DIRECTIONS =
Could you copy out the rows below, changing "GitHub Environment Vending" to "GitHub Environment Provisioning" wherever it appears and leaving everything else untouched?

--- START ---

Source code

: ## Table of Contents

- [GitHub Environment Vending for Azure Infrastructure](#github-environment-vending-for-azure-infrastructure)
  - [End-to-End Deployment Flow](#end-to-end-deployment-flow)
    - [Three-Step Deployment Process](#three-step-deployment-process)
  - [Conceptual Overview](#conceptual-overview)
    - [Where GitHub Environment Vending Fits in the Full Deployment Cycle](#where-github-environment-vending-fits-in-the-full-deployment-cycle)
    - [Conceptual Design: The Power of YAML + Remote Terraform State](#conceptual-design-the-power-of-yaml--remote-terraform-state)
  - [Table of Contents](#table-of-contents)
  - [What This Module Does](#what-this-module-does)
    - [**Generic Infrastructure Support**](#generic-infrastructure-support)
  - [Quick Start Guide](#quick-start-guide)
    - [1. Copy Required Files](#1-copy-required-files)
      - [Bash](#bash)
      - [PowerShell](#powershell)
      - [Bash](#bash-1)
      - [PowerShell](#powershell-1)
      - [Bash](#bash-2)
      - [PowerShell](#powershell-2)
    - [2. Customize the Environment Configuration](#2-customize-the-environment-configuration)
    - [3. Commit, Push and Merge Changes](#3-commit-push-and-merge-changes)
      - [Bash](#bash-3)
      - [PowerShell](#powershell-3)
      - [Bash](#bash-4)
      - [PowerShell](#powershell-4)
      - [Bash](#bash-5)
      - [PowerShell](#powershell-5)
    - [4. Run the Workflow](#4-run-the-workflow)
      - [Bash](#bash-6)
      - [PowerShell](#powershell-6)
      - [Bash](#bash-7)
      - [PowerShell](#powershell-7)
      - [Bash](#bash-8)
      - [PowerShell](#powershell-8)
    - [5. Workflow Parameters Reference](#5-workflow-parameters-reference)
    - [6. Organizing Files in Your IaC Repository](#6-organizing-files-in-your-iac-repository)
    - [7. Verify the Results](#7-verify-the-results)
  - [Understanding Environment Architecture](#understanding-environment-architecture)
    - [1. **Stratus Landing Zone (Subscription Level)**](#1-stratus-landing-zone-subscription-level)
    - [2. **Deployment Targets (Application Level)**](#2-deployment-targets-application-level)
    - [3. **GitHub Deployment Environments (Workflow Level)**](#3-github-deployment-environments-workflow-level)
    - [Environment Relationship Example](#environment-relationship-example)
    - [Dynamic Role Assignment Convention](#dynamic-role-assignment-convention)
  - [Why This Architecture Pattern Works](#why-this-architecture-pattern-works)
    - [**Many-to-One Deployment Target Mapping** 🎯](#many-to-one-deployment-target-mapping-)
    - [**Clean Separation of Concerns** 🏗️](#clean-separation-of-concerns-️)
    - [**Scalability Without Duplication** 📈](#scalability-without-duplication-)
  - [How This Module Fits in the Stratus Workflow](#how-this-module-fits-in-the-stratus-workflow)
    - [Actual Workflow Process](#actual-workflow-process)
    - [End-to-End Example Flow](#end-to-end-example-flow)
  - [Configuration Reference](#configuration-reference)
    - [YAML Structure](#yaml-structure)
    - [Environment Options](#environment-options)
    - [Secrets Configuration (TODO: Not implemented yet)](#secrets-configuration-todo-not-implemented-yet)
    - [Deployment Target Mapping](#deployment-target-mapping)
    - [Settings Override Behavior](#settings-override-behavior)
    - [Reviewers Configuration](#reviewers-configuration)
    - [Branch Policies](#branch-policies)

--- END ---

ANSWER SECTION =
Source code

: ## Table of Contents

- [GitHub Environment Provisioning for Azure Infrastructure](#github-environment-vending-for-azure-infrastructure)
  - [End-to-End Deployment Flow](#end-to-end-deployment-flow)
    - [Three-Step Deployment Process](#three-step-deployment-process)
  - [Conceptual Overview](#conceptual-overview)
    - [Where GitHub Environment Provisioning Fits in the Full Deployment Cycle](#where-github-environment-vending-fits-in-the-full-deployment-cycle)
    - [Conceptual Design: The Power of YAML + Remote Terraform State](#conceptual-design-the-power-of-yaml--remote-terraform-state)
  - [Table of Contents](#table-of-contents)
  - [What This Module Does](#what-this-module-does)
    - [**Generic Infrastructure Support**](#generic-infrastructure-support)
  - [Quick Start Guide](#quick-start-guide)
    - [1. Copy Required Files](#1-copy-required-files)
      - [Bash](#bash)
      - [PowerShell](#powershell)
      - [Bash](#bash-1)
      - [PowerShell](#powershell-1)
      - [Bash](#bash-2)
      - [PowerShell](#powershell-2)
    - [2. Customize the Environment Configuration](#2-customize-the-environment-configuration)
    - [3. Commit, Push and Merge Changes](#3-commit-push-and-merge-changes)
      - [Bash](#bash-3)
      - [PowerShell](#powershell-3)
      - [Bash](#bash-4)
      - [PowerShell](#powershell-4)
      - [Bash](#bash-5)
      - [PowerShell](#powershell-5)
    - [4. Run the Workflow](#4-run-the-workflow)
      - [Bash](#bash-6)
      - [PowerShell](#powershell-6)
      - [Bash](#bash-7)
      - [PowerShell](#powershell-7)
      - [Bash](#bash-8)
      - [PowerShell](#powershell-8)
    - [5. Workflow Parameters Reference](#5-workflow-parameters-reference)
    - [6. Organizing Files in Your IaC Repository](#6-organizing-files-in-your-iac-repository)
    - [7. Verify the Results](#7-verify-the-results)
  - [Understanding Environment Architecture](#understanding-environment-architecture)
    - [1. **Stratus Landing Zone (Subscription Level)**](#1-stratus-landing-zone-subscription-level)
    - [2. **Deployment Targets (Application Level)**](#2-deployment-targets-application-level)
    - [3. **GitHub Deployment Environments (Workflow Level)**](#3-github-deployment-environments-workflow-level)
    - [Environment Relationship Example](#environment-relationship-example)
    - [Dynamic Role Assignment Convention](#dynamic-role-assignment-convention)
  - [Why This Architecture Pattern Works](#why-this-architecture-pattern-works)
    - [**Many-to-One Deployment Target Mapping** 🎯](#many-to-one-deployment-target-mapping-)
    - [**Clean Separation of Concerns** 🏗️](#clean-separation-of-concerns-️)
    - [**Scalability Without Duplication** 📈](#scalability-without-duplication-)
  - [How This Module Fits in the Stratus Workflow](#how-this-module-fits-in-the-stratus-workflow)
    - [Actual Workflow Process](#actual-workflow-process)
    - [End-to-End Example Flow](#end-to-end-example-flow)
  - [Configuration Reference](#configuration-reference)
    - [YAML Structure](#yaml-structure)
    - [Environment Options](#environment-options)
    - [Secrets Configuration (TODO: Not implemented yet)](#secrets-configuration-todo-not-implemented-yet)
    - [Deployment Target Mapping](#deployment-target-mapping)
    - [Settings Override Behavior](#settings-override-behavior)
    - [Reviewers Configuration](#reviewers-configuration)
    - [Branch Policies](#branch-policies)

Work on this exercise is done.